## Information shown
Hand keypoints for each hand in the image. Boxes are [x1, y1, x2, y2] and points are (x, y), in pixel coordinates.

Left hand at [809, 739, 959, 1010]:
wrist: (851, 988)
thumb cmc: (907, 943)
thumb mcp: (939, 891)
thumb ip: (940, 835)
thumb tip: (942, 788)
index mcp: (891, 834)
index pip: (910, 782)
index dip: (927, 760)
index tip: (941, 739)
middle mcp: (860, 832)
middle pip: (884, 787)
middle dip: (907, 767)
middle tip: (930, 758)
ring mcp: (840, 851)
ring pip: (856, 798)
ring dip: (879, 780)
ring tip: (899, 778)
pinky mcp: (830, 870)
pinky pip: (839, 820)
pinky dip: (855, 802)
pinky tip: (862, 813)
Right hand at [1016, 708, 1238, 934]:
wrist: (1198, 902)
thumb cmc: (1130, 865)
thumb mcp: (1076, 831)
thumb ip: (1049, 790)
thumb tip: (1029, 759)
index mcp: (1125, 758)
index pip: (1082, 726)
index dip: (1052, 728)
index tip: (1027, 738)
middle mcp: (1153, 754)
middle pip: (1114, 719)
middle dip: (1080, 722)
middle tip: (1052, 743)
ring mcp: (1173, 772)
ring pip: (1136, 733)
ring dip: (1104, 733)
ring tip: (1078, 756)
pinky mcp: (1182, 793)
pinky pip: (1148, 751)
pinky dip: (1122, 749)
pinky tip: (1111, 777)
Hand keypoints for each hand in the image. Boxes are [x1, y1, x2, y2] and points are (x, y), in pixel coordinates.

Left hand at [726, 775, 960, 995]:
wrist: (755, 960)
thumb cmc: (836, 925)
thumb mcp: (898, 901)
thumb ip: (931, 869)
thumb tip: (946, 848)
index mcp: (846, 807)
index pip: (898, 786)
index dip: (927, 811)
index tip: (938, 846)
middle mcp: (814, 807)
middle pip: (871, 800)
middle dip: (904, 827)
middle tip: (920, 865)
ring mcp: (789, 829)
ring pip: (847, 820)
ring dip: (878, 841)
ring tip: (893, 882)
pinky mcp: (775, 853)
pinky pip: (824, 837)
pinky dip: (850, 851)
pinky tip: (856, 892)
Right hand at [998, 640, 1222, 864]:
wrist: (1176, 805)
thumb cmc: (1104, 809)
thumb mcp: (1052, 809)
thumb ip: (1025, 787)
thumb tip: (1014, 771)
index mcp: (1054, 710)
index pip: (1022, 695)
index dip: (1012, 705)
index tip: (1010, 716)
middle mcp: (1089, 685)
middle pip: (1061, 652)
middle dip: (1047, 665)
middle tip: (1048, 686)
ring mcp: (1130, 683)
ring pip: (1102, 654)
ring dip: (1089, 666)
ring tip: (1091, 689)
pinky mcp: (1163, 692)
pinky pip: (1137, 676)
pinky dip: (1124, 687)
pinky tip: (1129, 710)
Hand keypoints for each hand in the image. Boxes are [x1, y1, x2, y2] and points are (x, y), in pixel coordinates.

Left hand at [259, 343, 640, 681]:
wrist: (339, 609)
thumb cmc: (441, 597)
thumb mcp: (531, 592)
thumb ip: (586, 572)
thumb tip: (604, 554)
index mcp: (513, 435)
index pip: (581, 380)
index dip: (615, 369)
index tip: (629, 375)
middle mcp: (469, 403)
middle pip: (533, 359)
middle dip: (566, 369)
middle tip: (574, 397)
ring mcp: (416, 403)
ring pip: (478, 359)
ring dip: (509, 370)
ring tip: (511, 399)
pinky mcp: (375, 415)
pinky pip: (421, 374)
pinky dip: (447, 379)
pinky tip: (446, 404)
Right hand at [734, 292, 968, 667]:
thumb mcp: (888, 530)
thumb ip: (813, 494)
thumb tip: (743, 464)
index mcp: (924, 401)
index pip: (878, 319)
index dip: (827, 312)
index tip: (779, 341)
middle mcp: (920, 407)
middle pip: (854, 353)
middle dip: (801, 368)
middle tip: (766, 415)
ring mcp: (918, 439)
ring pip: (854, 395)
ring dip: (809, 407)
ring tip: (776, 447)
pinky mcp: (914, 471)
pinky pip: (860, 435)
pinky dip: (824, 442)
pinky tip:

## The task
Everything from the first line of the entries above through the line with "middle tip: (1052, 743)" is to be reproduced exactly, and nothing else.

## Response for this exercise
Hand keypoints for each hand in the image. Boxes are [x1, y1, x2, y2] and points are (x, y), in pixel coordinates.

Left hand at [809, 739, 959, 1010]:
wrist: (851, 988)
thumb cmc: (907, 943)
thumb mcp: (939, 891)
thumb ip: (940, 835)
thumb tip: (942, 788)
index mcp: (891, 834)
index pip: (910, 782)
index dip: (927, 760)
index tip: (941, 739)
middle mcp: (860, 832)
middle pip: (884, 787)
middle dip: (907, 767)
middle tip: (930, 758)
ring mcp: (840, 851)
ring pip: (856, 798)
ring dip: (879, 780)
ring tip: (899, 778)
pinky mcp: (830, 870)
pinky pip: (839, 820)
pinky dip: (855, 802)
pinky tip: (862, 813)
Right hand at [1016, 708, 1238, 934]:
wrist: (1198, 902)
thumb cmc: (1130, 865)
thumb mcp: (1076, 831)
thumb ip: (1049, 790)
thumb tip: (1029, 759)
index mcp: (1125, 758)
index pip: (1082, 726)
index dip: (1052, 728)
index tip: (1027, 738)
middle mcp: (1153, 754)
middle pip: (1114, 719)
middle dip: (1080, 722)
middle tip: (1052, 743)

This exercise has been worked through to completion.